INSTRUCTION —
Locate the line that contains "110.49 57.15 90)" in the entries below, then repeat it and every following line through the line that contains "45.72 180) (unit 1)", exactly, and no others.

Hardware project source files —
####
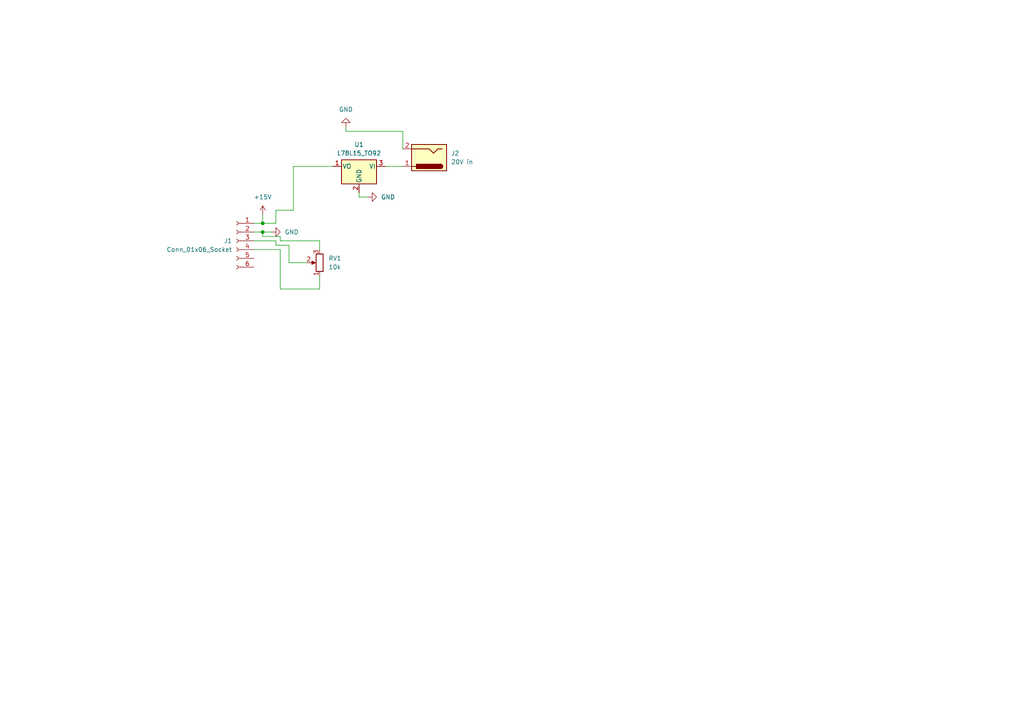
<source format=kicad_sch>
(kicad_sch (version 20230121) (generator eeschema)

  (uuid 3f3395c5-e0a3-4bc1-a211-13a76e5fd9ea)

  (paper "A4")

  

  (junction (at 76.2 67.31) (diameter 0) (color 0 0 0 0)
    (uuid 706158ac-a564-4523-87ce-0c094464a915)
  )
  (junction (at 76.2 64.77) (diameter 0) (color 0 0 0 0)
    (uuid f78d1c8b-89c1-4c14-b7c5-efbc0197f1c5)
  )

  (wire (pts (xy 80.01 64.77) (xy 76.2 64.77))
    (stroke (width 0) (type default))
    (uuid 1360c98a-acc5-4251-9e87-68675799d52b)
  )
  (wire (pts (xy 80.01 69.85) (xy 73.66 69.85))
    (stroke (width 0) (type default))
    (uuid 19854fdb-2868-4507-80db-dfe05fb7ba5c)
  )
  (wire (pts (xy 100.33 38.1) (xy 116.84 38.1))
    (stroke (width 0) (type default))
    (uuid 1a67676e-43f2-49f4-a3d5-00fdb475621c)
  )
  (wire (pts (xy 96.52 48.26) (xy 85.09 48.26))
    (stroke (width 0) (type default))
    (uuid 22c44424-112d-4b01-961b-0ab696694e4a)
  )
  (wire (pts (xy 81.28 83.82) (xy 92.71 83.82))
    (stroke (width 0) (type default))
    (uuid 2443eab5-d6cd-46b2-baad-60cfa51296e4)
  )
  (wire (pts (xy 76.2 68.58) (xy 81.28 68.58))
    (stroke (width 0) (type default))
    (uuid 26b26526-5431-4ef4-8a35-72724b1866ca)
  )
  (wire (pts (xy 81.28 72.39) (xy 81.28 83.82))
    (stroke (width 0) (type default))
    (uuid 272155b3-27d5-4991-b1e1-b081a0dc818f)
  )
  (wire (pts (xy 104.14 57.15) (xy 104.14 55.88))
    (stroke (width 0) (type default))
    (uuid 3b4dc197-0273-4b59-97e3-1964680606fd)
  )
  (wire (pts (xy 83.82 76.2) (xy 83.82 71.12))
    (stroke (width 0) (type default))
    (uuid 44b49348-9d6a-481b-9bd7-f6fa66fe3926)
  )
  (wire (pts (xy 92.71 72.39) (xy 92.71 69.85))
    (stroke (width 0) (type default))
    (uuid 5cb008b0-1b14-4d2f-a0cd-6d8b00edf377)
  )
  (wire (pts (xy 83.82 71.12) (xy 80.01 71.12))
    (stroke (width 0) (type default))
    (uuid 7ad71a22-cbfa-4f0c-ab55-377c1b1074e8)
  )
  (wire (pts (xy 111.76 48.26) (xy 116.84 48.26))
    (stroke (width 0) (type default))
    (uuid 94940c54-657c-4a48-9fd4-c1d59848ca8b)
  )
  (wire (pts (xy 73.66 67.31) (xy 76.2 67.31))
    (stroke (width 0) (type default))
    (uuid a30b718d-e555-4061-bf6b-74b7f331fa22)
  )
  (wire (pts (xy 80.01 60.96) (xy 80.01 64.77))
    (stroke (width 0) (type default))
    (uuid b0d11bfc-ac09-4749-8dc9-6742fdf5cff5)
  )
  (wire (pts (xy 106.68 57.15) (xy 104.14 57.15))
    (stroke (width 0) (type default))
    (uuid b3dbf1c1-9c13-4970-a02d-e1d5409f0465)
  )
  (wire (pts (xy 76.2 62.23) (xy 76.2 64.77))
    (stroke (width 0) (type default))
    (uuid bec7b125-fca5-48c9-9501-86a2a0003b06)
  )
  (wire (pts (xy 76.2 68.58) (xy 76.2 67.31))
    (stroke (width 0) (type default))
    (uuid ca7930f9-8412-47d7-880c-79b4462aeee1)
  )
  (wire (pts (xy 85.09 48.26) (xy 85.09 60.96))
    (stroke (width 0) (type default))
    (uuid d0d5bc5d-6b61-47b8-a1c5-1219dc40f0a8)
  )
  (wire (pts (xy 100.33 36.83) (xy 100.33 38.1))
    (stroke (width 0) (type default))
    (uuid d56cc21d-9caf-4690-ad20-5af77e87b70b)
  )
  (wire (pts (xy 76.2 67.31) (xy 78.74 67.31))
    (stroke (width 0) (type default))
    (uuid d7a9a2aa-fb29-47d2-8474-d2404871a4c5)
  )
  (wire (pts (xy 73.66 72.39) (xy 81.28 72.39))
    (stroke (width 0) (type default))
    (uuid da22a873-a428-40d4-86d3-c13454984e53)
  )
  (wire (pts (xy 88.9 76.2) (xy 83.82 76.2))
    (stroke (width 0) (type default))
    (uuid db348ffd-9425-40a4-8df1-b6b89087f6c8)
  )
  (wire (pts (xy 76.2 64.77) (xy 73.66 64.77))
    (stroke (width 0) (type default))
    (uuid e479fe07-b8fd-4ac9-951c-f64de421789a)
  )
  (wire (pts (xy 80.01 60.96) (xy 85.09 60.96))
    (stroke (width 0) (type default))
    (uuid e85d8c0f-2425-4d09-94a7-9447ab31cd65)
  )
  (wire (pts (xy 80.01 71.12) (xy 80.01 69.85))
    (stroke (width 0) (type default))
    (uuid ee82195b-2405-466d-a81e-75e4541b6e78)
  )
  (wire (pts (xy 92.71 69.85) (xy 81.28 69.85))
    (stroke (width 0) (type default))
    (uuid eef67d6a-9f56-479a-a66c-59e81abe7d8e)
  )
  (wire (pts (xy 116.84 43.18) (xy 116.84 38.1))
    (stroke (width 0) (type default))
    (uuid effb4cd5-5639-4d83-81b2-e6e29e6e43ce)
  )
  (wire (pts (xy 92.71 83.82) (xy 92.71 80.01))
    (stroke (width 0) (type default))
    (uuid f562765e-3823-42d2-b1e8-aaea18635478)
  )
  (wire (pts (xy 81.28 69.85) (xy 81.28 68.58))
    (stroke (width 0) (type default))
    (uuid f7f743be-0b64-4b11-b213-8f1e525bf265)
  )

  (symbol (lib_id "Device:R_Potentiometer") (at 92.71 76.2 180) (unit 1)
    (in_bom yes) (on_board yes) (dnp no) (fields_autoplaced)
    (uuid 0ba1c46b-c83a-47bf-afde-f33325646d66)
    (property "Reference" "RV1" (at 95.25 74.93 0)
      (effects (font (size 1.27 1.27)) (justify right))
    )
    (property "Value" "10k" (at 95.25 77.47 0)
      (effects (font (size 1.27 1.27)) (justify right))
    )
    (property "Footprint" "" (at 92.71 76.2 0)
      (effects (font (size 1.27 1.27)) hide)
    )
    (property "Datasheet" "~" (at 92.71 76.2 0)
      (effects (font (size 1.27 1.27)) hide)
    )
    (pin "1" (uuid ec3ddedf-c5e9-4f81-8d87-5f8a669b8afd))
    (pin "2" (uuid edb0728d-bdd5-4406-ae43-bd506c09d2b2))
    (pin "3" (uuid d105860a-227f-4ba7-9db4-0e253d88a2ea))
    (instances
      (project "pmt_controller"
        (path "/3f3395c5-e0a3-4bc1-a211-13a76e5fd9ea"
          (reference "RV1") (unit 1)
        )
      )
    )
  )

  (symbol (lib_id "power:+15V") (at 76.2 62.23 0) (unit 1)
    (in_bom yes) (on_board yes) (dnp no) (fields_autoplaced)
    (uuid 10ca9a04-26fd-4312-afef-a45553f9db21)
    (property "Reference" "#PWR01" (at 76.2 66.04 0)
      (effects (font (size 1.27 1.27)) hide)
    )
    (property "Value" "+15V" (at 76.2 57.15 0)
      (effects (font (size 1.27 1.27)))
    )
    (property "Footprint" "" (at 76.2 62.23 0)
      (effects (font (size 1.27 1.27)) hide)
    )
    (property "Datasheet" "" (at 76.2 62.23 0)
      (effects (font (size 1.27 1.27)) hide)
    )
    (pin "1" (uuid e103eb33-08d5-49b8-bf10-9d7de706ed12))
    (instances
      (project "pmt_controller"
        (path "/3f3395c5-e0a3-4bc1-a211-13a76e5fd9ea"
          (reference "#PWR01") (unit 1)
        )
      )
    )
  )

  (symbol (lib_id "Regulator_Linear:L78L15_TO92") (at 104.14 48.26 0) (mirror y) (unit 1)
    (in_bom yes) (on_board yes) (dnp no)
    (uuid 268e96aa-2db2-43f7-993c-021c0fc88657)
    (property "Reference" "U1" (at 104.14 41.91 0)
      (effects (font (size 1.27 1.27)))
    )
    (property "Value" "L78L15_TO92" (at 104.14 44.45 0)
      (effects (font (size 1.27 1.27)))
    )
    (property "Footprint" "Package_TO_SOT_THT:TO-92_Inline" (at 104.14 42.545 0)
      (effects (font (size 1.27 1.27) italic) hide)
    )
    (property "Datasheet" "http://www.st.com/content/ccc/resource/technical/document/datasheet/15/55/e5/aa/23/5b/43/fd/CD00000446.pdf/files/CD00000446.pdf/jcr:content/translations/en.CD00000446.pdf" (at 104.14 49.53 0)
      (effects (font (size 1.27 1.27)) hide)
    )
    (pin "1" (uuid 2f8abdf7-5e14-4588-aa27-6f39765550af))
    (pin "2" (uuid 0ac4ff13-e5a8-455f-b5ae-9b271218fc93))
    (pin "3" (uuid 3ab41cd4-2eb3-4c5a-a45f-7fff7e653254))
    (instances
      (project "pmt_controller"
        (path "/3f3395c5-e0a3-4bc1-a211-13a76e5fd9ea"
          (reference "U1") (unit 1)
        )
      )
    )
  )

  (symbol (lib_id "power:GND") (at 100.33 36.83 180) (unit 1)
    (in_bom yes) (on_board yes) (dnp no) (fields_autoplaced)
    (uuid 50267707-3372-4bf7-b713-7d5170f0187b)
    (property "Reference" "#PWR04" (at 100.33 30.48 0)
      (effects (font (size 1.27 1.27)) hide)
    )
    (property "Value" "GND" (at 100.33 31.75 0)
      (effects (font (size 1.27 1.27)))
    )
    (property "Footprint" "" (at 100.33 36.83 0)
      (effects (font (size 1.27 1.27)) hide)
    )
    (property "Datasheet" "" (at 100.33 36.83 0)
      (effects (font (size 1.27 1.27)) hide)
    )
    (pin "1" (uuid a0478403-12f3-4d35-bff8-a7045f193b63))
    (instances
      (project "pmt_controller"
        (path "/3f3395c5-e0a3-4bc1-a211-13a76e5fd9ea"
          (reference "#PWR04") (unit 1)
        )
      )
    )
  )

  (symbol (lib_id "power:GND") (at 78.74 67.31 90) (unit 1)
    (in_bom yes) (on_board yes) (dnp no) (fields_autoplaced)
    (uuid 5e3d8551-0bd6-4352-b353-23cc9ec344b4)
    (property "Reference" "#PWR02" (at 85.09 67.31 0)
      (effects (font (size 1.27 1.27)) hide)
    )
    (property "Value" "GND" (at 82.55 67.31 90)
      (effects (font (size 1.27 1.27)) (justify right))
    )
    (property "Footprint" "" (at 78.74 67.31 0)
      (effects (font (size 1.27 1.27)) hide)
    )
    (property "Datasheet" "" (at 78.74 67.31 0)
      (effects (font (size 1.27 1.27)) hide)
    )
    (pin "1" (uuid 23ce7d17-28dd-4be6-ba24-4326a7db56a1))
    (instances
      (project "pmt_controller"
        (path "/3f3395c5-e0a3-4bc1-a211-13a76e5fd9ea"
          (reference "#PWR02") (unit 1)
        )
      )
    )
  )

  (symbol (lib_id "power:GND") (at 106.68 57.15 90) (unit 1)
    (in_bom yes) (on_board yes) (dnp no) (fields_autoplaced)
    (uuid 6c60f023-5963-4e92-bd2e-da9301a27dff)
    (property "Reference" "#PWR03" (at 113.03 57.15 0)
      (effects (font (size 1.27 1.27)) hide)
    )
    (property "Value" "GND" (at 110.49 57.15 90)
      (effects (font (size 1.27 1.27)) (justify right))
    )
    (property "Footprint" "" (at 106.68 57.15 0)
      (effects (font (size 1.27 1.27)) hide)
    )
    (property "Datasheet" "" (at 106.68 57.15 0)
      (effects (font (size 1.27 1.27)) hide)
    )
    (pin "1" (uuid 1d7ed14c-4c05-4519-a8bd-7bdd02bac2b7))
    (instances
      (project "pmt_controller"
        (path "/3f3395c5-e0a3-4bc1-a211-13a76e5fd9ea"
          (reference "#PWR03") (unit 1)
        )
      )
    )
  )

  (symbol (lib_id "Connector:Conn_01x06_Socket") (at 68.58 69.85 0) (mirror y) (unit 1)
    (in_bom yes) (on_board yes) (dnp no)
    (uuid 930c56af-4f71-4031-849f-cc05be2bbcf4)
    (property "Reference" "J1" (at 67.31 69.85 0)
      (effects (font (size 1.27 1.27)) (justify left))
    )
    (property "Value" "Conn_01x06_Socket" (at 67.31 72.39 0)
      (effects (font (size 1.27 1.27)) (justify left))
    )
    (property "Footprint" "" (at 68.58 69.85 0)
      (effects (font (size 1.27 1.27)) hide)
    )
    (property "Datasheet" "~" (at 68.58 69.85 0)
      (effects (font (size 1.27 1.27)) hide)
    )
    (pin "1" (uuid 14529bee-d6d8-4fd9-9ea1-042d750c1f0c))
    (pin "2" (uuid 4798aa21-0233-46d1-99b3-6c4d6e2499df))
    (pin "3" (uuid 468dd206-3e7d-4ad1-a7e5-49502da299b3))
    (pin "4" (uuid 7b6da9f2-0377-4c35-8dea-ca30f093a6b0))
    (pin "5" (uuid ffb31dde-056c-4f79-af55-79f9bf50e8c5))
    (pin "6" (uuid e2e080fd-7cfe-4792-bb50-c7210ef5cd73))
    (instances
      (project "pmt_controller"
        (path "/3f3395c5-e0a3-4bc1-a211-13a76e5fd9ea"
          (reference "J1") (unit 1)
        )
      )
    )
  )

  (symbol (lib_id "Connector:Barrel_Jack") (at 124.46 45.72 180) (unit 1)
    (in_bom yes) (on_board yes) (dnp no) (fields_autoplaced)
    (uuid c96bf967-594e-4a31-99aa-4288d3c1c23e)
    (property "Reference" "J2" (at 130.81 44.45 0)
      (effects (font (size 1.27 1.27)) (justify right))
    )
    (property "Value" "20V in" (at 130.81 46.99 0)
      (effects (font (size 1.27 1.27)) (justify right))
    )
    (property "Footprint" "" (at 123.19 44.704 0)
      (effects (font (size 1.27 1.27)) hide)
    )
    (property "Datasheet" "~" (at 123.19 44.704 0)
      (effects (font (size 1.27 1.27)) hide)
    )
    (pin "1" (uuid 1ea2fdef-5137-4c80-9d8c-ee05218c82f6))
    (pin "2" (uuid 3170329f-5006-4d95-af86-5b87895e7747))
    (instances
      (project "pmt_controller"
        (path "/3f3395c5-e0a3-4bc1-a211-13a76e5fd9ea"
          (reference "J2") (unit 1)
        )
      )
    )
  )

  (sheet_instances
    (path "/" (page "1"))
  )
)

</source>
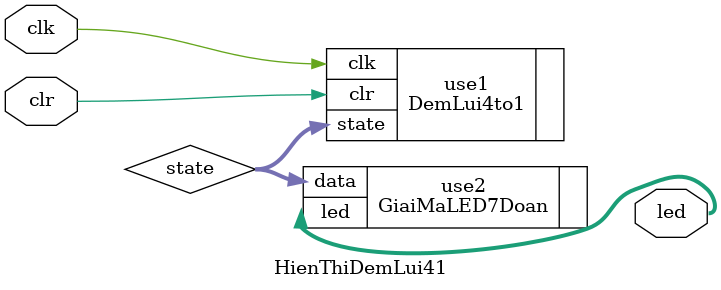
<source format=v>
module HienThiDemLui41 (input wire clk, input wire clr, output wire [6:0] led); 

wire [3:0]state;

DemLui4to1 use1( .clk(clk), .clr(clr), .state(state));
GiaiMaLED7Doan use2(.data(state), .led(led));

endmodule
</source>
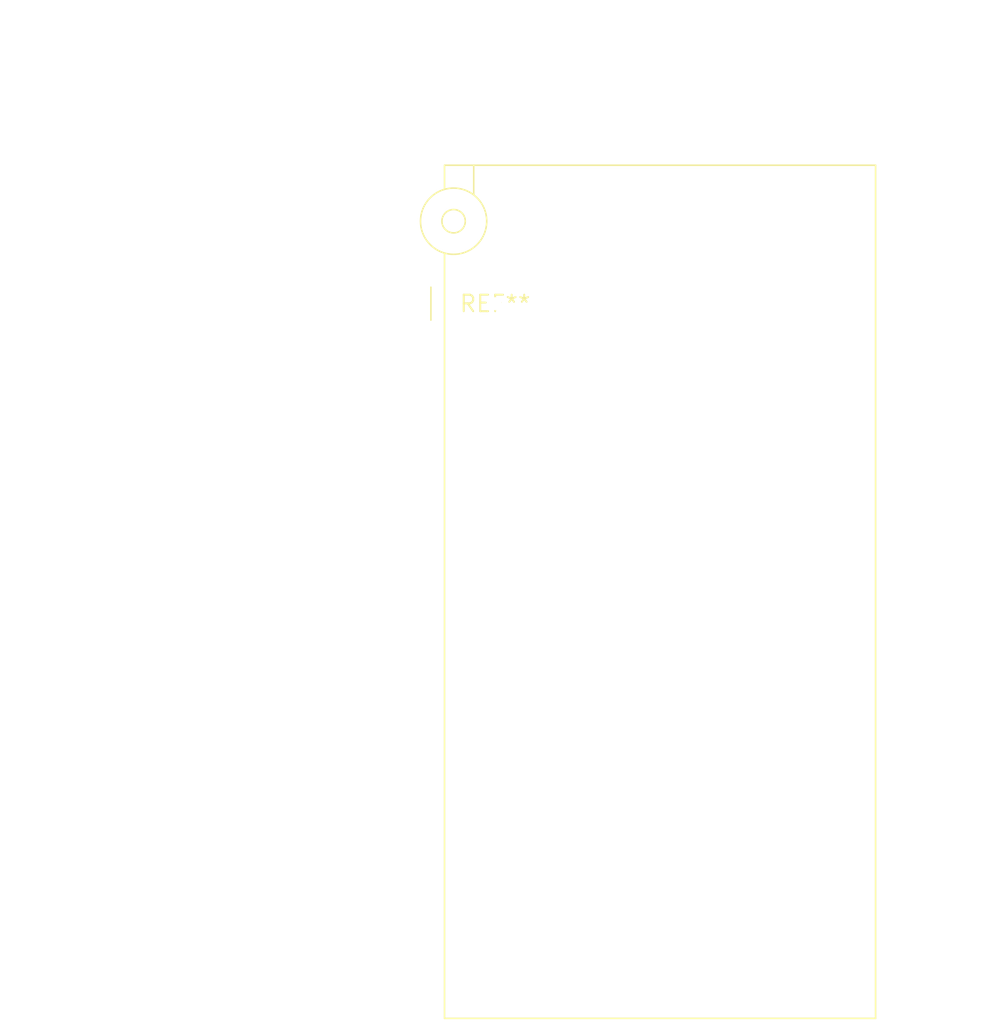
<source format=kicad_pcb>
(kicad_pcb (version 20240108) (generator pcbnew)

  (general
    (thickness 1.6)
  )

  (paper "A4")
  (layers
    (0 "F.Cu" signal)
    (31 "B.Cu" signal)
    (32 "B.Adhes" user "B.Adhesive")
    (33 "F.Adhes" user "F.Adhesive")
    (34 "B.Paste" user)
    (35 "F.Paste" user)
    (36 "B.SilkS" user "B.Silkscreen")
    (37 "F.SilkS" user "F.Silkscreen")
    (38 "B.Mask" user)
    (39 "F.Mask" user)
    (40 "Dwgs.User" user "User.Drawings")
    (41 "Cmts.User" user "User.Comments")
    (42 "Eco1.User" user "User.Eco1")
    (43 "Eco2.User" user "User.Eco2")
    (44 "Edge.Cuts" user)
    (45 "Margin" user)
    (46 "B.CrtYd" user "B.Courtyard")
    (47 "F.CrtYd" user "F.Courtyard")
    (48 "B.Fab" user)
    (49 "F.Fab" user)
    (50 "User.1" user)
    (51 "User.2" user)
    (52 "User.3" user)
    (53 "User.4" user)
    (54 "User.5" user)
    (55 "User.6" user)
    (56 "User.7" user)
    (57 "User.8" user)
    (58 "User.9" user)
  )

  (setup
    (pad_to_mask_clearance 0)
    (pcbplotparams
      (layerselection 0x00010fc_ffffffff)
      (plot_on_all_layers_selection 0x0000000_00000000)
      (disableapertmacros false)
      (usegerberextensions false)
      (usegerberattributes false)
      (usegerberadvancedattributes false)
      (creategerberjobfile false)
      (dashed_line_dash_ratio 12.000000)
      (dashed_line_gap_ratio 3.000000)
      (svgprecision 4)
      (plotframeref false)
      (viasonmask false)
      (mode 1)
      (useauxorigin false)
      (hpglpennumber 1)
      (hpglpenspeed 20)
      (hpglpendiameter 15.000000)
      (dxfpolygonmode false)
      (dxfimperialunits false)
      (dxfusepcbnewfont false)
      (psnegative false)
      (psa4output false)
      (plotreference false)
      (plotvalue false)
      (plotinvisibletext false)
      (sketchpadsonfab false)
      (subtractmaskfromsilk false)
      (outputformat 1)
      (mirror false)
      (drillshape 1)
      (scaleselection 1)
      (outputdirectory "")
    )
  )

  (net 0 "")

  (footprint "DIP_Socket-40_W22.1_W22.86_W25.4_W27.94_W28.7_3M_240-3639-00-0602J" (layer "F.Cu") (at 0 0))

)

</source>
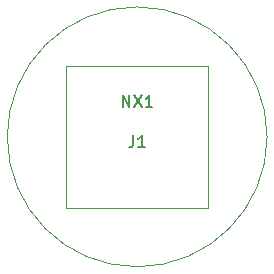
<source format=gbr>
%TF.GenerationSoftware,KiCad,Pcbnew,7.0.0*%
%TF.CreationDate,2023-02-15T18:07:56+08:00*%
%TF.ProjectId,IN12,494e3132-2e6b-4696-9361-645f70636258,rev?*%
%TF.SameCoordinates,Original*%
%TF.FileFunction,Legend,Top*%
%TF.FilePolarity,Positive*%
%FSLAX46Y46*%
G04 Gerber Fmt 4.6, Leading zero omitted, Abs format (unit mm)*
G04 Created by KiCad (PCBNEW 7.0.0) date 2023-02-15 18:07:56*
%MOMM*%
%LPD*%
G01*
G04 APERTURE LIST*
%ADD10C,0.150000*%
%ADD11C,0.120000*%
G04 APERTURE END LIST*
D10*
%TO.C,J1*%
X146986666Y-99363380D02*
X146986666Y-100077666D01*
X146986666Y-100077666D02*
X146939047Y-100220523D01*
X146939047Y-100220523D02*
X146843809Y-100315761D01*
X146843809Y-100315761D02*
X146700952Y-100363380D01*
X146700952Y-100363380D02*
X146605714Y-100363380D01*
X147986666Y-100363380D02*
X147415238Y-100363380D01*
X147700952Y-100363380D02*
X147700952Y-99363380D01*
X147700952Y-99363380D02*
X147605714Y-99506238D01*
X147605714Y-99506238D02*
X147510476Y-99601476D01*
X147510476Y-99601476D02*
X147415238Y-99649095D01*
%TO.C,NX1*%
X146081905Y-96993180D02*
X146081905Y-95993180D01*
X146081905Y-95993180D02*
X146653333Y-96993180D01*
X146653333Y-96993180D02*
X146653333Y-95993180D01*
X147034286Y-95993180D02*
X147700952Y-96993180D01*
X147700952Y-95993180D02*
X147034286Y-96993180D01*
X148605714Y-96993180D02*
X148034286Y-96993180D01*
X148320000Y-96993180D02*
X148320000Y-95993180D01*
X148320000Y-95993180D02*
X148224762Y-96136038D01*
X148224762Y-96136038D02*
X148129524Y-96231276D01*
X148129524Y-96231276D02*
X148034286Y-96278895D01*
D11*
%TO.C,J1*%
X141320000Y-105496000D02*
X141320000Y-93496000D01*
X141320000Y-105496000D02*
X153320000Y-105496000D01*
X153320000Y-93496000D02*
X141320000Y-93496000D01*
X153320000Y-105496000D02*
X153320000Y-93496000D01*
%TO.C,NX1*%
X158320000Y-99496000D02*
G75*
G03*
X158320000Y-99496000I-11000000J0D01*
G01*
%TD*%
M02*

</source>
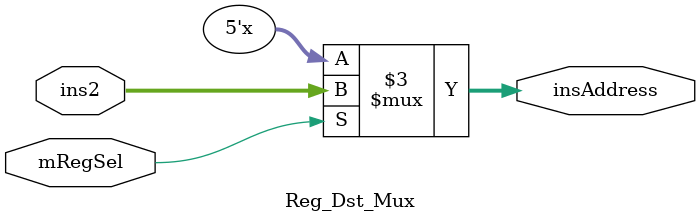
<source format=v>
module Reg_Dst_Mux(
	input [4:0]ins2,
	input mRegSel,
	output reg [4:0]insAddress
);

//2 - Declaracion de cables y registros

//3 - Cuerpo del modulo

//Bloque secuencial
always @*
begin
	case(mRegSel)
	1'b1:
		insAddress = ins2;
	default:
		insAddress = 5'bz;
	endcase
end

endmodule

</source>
####
SOLUTION BELOW —
    (property "Value" "GND" (at 110.49 57.15 90)
      (effects (font (size 1.27 1.27)) (justify right))
    )
    (property "Footprint" "" (at 106.68 57.15 0)
      (effects (font (size 1.27 1.27)) hide)
    )
    (property "Datasheet" "" (at 106.68 57.15 0)
      (effects (font (size 1.27 1.27)) hide)
    )
    (pin "1" (uuid 1d7ed14c-4c05-4519-a8bd-7bdd02bac2b7))
    (instances
      (project "pmt_controller"
        (path "/3f3395c5-e0a3-4bc1-a211-13a76e5fd9ea"
          (reference "#PWR03") (unit 1)
        )
      )
    )
  )

  (symbol (lib_id "Connector:Conn_01x06_Socket") (at 68.58 69.85 0) (mirror y) (unit 1)
    (in_bom yes) (on_board yes) (dnp no)
    (uuid 930c56af-4f71-4031-849f-cc05be2bbcf4)
    (property "Reference" "J1" (at 67.31 69.85 0)
      (effects (font (size 1.27 1.27)) (justify left))
    )
    (property "Value" "Conn_01x06_Socket" (at 67.31 72.39 0)
      (effects (font (size 1.27 1.27)) (justify left))
    )
    (property "Footprint" "" (at 68.58 69.85 0)
      (effects (font (size 1.27 1.27)) hide)
    )
    (property "Datasheet" "~" (at 68.58 69.85 0)
      (effects (font (size 1.27 1.27)) hide)
    )
    (pin "1" (uuid 14529bee-d6d8-4fd9-9ea1-042d750c1f0c))
    (pin "2" (uuid 4798aa21-0233-46d1-99b3-6c4d6e2499df))
    (pin "3" (uuid 468dd206-3e7d-4ad1-a7e5-49502da299b3))
    (pin "4" (uuid 7b6da9f2-0377-4c35-8dea-ca30f093a6b0))
    (pin "5" (uuid ffb31dde-056c-4f79-af55-79f9bf50e8c5))
    (pin "6" (uuid e2e080fd-7cfe-4792-bb50-c7210ef5cd73))
    (instances
      (project "pmt_controller"
        (path "/3f3395c5-e0a3-4bc1-a211-13a76e5fd9ea"
          (reference "J1") (unit 1)
        )
      )
    )
  )

  (symbol (lib_id "Connector:Barrel_Jack") (at 124.46 45.72 180) (unit 1)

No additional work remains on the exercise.